* Exercise directions *
Please output all the entries word for word, without the pictures.
++++ Task inputs
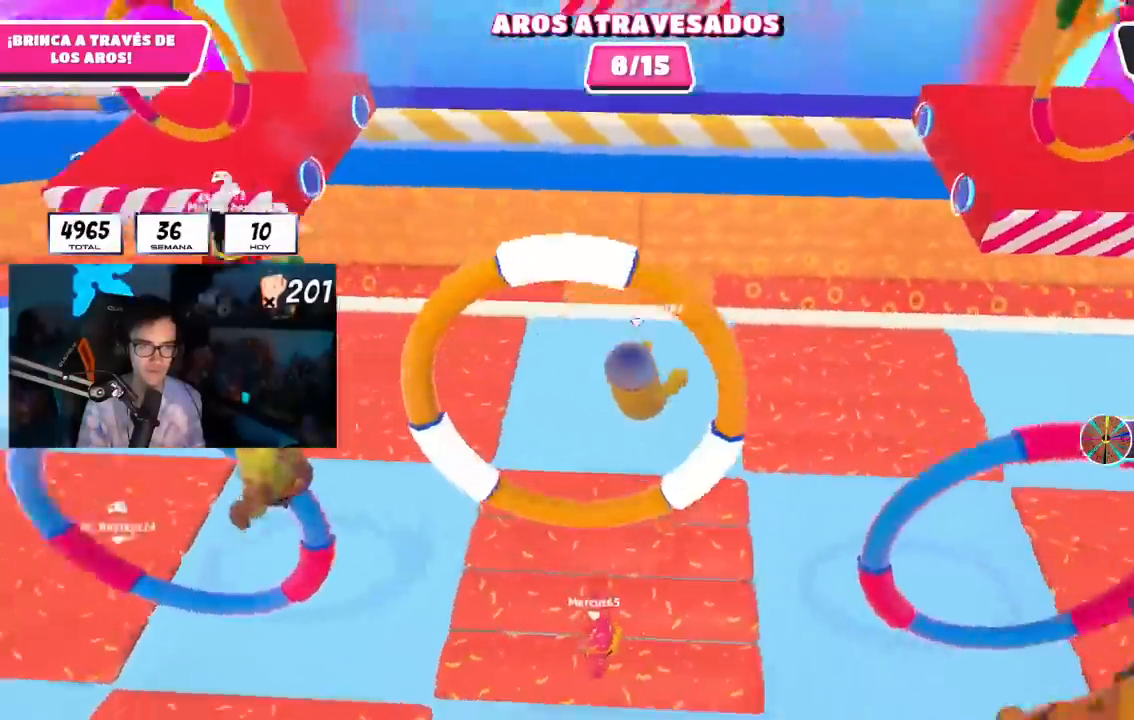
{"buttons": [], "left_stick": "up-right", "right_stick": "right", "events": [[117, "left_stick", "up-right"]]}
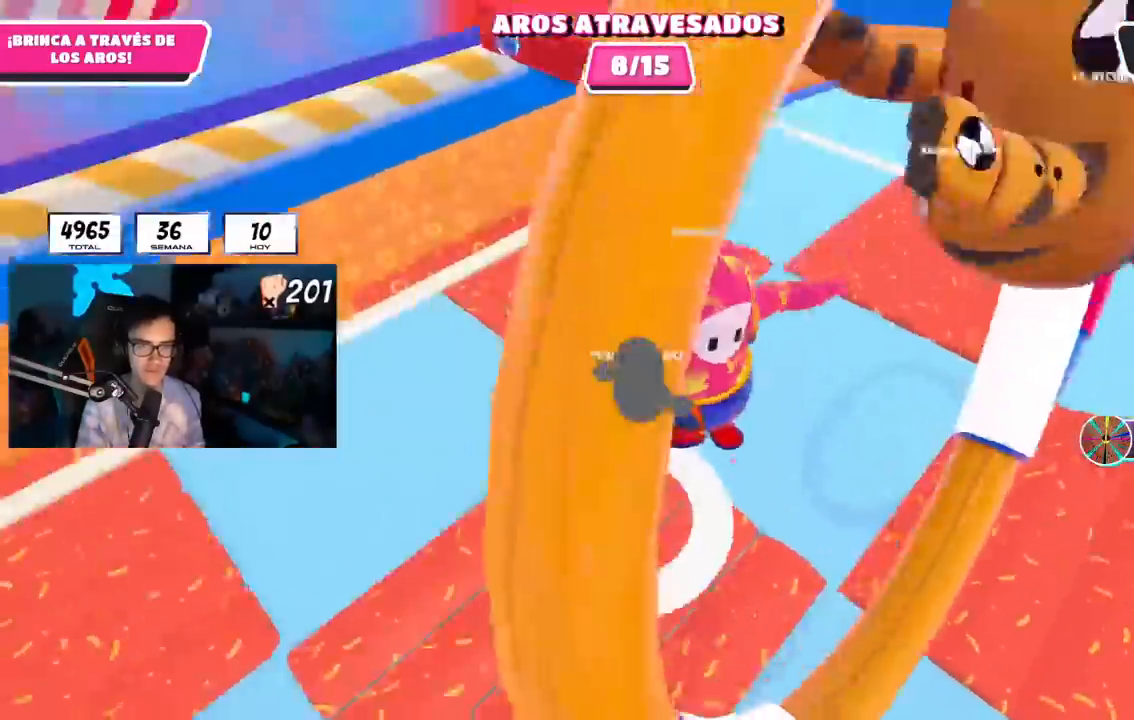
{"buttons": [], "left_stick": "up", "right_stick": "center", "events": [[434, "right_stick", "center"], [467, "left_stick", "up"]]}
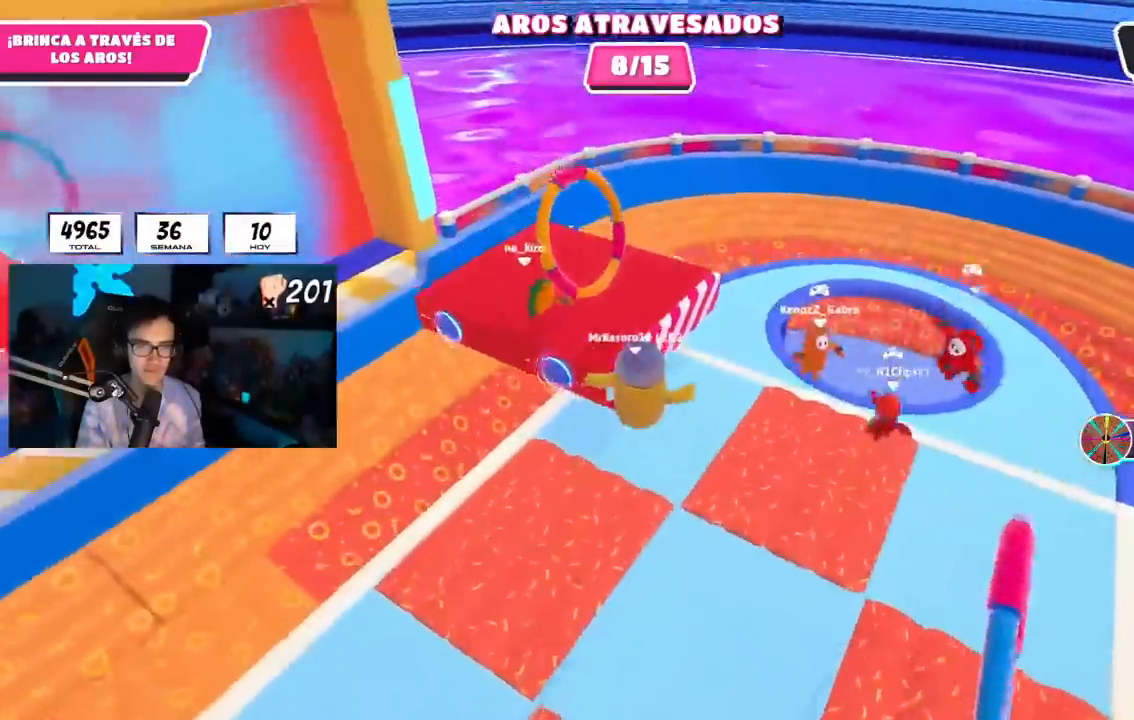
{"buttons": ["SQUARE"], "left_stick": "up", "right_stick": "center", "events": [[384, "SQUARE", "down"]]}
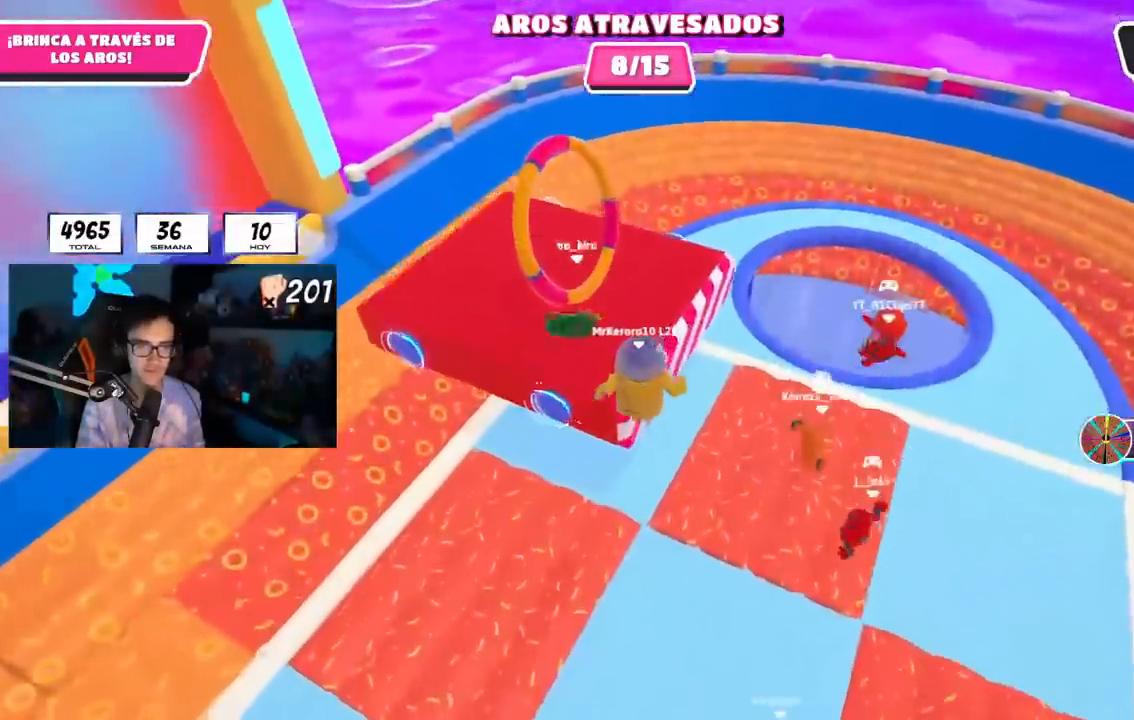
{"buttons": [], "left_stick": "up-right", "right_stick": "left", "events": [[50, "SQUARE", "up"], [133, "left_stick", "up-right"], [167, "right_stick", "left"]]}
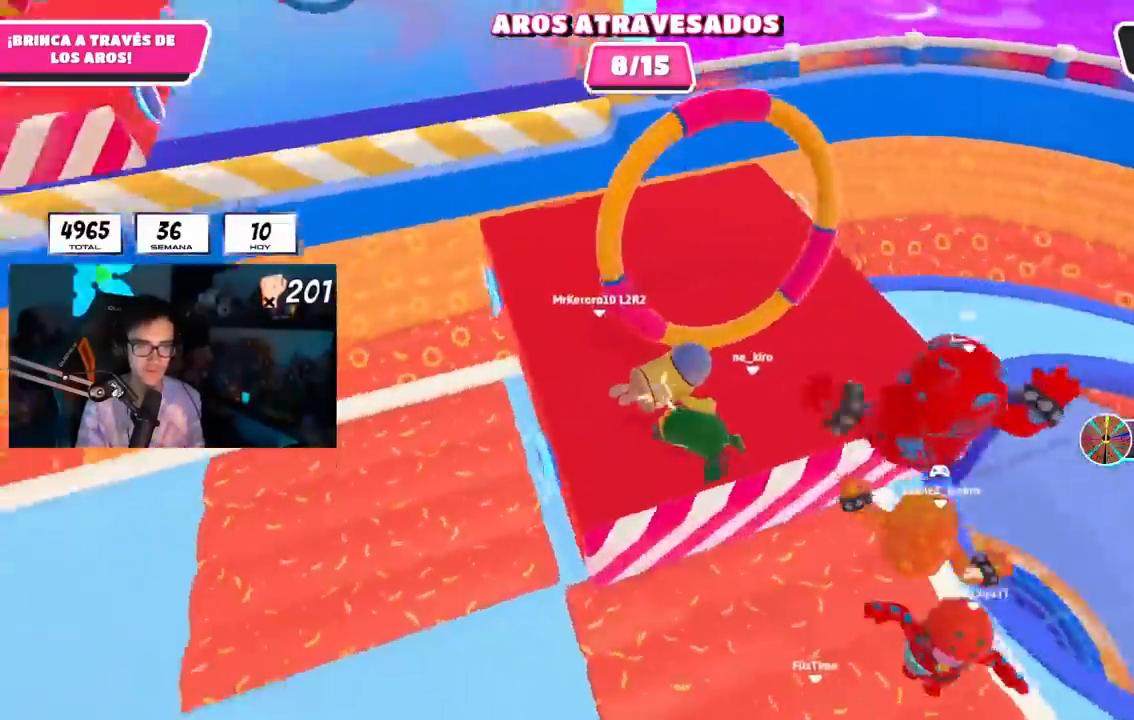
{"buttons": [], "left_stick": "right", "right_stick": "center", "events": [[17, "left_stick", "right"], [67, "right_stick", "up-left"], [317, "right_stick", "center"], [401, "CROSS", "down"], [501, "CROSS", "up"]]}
++++++++
* Response to the task *
{"buttons": [], "left_stick": "up-right", "right_stick": "right", "events": [[117, "left_stick", "up-right"]]}
{"buttons": [], "left_stick": "up", "right_stick": "center", "events": [[434, "right_stick", "center"], [467, "left_stick", "up"]]}
{"buttons": ["SQUARE"], "left_stick": "up", "right_stick": "center", "events": [[384, "SQUARE", "down"]]}
{"buttons": [], "left_stick": "up-right", "right_stick": "left", "events": [[50, "SQUARE", "up"], [133, "left_stick", "up-right"], [167, "right_stick", "left"]]}
{"buttons": [], "left_stick": "right", "right_stick": "center", "events": [[17, "left_stick", "right"], [67, "right_stick", "up-left"], [317, "right_stick", "center"], [401, "CROSS", "down"], [501, "CROSS", "up"]]}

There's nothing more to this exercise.